Texte à lire:
┌────────
L’histoire de la fromagerie

1997
À l’aube de la cinquantaine, Jocelyn Labbé devient retraité de l’enseignement en radiologie médicale. Il veut se consacrer à mener à terme l’un des trois projets qu’il a en tête, notamment la mise sur pied d’un centre d’interprétation de l’habitat rural. Dans ce projet, il y a un volet moyens de subsistance de l’habitant, projet dans lequel il abordera l’histoire du fromage de l’isle d’Orléans. Mais, faute d’avoir pu obtenir le financement nécessaire, il a dû abandonner ce projet.

1999
Jocelyn Labbé et Diane Marcoux, son épouse qui travaille dans le domaine des communications, sont propriétaires d’un terrain à Sainte-Famille, la plus ancienne paroisse sur l’île d’Orléans. Sur ce terrain se trouvent les fondations d’un ancien hôtel incendié en 1971. Seuls les murs des fondations et le toit en béton sont récupérables, à la condition d’y mettre beaucoup de travail pour réparer les nombreuses fissures. Les colonnes de soutènement devront être consolidées et le plancher devra être démoli pour être refait complètement. Jocelyn Labbé y voit tout de même un potentiel pour y construire une micro-fromagerie artisanale étant donné que trois des quatre murs des fondations sont enterrés. De plus, le terrain comporte un vaste espace pour aménager un stationnement et il est adjacent à la Maison Drouin, une maison historique ouverte aux visiteurs depuis 1997.

Jocelyn Labbé est un homme de projets et un passionné de l’histoire. Construire la première fromagerie sur l’île d’Orléans pour faire revivre le plus ancien fromage sur le continent, voilà un défi qu’il a envie de relever. Il s’associe donc avec Jacques Goulet, professeur et chercheur en sciences de l’alimentation à l’Université Laval, un ami avec lequel lui et son épouse font du bénévolat en milieu scolaire depuis une dizaine d’années. Tous deux s’entendent pour former un partenariat, auquel viendra se joindre Diane Marcoux quelques mois plus tard. Le 6 octobre 1999, à l’occasion d’une conférence de presse tenue dans la résidence de M. Gérard Aubin, le dernier maître-fromager sur l’île, Jocelyn Labbé et Jacques Goulet annoncent leur projet de construction d’une micro-fromagerie artisanale pour faire revivre le 1er fromage fabriqué en Amérique.
└────────
Contenu des données:
┌────────
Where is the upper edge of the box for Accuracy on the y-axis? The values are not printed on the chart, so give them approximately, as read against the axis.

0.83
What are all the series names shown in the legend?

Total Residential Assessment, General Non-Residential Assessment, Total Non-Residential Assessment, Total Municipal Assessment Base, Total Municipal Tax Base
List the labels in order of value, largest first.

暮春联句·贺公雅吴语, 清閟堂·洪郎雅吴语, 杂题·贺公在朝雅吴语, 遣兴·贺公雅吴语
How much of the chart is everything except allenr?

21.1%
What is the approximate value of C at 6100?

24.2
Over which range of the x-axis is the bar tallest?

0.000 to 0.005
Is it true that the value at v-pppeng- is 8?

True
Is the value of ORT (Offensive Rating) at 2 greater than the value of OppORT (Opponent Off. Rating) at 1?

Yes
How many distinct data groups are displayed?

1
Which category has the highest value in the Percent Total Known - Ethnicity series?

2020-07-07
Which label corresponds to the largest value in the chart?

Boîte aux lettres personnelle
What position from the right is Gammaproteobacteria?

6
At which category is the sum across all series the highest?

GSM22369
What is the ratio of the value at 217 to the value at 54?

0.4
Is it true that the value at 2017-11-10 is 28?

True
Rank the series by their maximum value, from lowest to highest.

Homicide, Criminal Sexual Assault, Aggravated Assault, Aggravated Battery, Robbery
└────────
Tâches à réaliser:
[1] Énumérez toutes les personnes nommées dans le texte sur l’histoire de la fromagerie.
[2] Reproduisez le passage du texte sur l’histoire de la fromagerie qui va de « L’histoire de la » à « abandonner ce projet. », en remplaçant « radiologie médicale » par « chimie analytique ».

Solutions par tâche:
[1] Jocelyn Labbé, Diane Marcoux, Jacques Goulet, Gérard Aubin

[2]
L’histoire de la fromagerie

1997
À l’aube de la cinquantaine, Jocelyn Labbé devient retraité de l’enseignement en chimie analytique. Il veut se consacrer à mener à terme l’un des trois projets qu’il a en tête, notamment la mise sur pied d’un centre d’interprétation de l’habitat rural. Dans ce projet, il y a un volet moyens de subsistance de l’habitant, projet dans lequel il abordera l’histoire du fromage de l’isle d’Orléans. Mais, faute d’avoir pu obtenir le financement nécessaire, il a dû abandonner ce projet.